The three-factor EFA model appears to suggest that performance on CDM cases relates primarily to broad disciplinary groupings, such as ‘medicine,’ ‘pediatrics,’ and ‘psychiatry.’ It is interesting to note that this structure did not appear to adequately account for performance on CDM cases 6 (contraception/obstetrics-gynecology), 7 (infertility/obstetrics-gynecology/population health and ethical, legal, and organizational aspects of medicine) and 15 (pneumothorax). CDM cases 6 and 7 could be categorized as ‘women’s health’ cases, while case 15 could be conceived as an ‘emergency medicine’ scenario. Additional analyses with larger case sets could more formally test this hypothesis.

It was also interesting to note that instances of misfit tended to be associated with the same CDM cases, regardless of the model that was examined. Specifically, CDM cases 5 (diabetic pregnancy), 7 (infertility) and 12 (life-threatening asthma) did not tend to be well accounted for by the various models under study, including, to a lesser extent, the EFA structures. It is plausible that the performance on CDM cases 5 and 7 would be better captured by a ‘women’s health counseling’ factor, while CDM case 12 might correspond to an ‘emergency medicine’ factor, as mentioned above. Future analyses could potentially test this hypothesis more formally. While tempting, it is probably incorrect to wholly ascribe the results of this study to case or content specificity effects, which are reflected by very different performances from case to case due to the specific nature of the problem outlined in a given CDM case [7]. The latter effect is common with performance assessments in general and can severely impact reliability, especially with shorter examinations (which performance assessments are de facto, in comparison to multiple choice questions). This finding seems to suggest that broader discipline/patient-age categories best account for performances on CDM cases, which is consistent with similar conclusions drawn from the analysis of standardized patient cases [8].

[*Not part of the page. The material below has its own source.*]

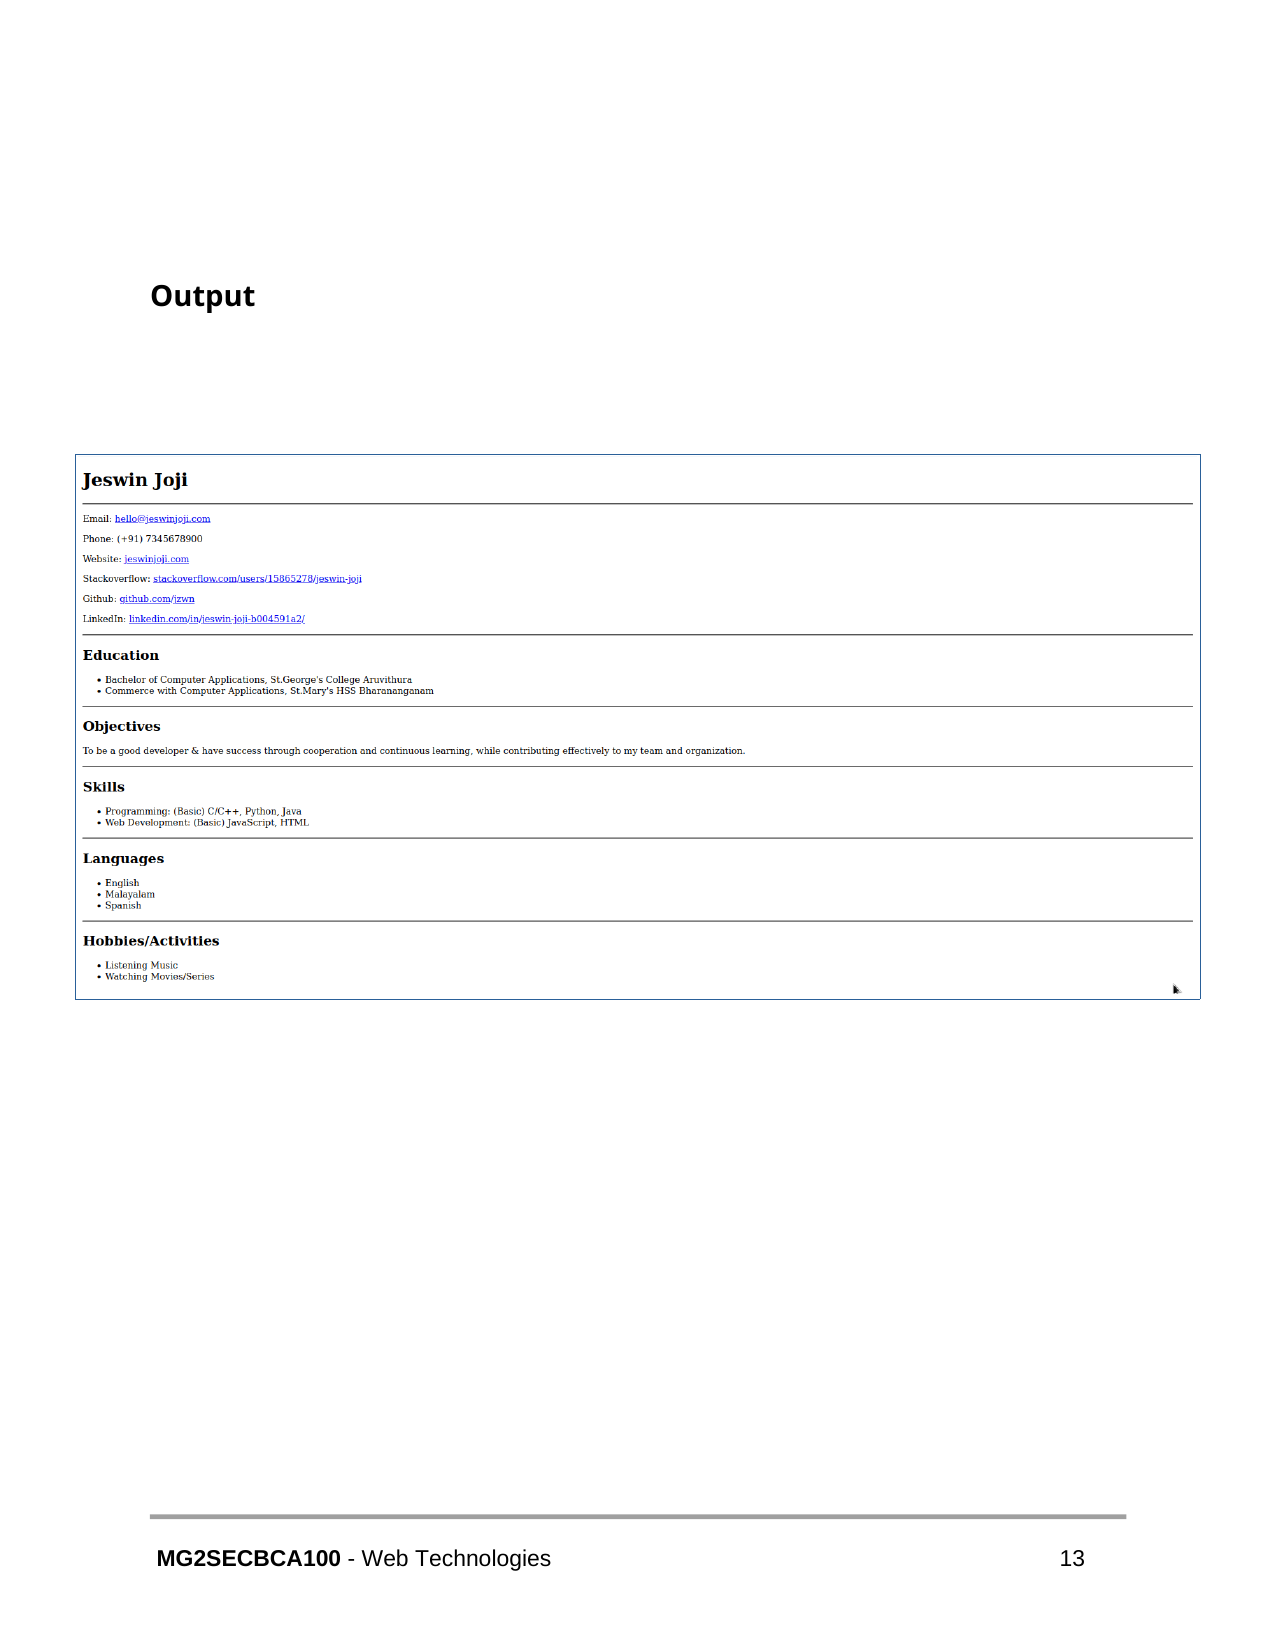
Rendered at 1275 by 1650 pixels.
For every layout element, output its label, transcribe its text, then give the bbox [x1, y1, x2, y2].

text Output [150, 275, 1125, 315]
picture [78, 456, 1197, 996]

The results of this study also largely confirm the basic tenets of CDM cases via key features, such as the importance of the clinical presentation and problem in formulating the most appropriate decisions in a given scenario [9]. The practical test development implications of these results are twofold: first, particular effort should be placed on developing CDM cases according to the broad domains of discipline and patient age, with significantly less attention paid to the setting and clinical situation; second, CDM testlets should be assembled largely using the criteria of discipline and patient age. Similarly, from the perspective of calibration and scoring, the use of common item response theory models with CDM case scores appears reasonable if a concerted effort is made to assemble CDM forms in a way that balances the discipline and patient-age categories.

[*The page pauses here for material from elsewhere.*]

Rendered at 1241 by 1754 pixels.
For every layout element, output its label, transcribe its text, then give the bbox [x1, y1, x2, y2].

Although informative, the above results need to be interpreted in light of an important caveat; namely, the EFAs and CFAs were based on a restricted set of 17 CDM cases. Nonetheless, these cases likely reflect the levels of the various domains present in the test bank. Furthermore, there is little reason to believe that these findings would differ drastically based on a larger set of cases. However, future analyses should be geared towards replicating the models that appeared to best fit the CDM case matrix in this study. Despite this limitation, the findings in this investigation provide useful initial information on what domains account for performance on CDM cases. These results could provide extremely valuable information in a number of arenas that could lead to the improvement of test assembly, scoring/calibrating, equating, and other processes. In turn, these could enhance the overall quality and defensibility of the MCCQE1 examination.

## Notes

No potential conflict of interest relevant to the study was reported.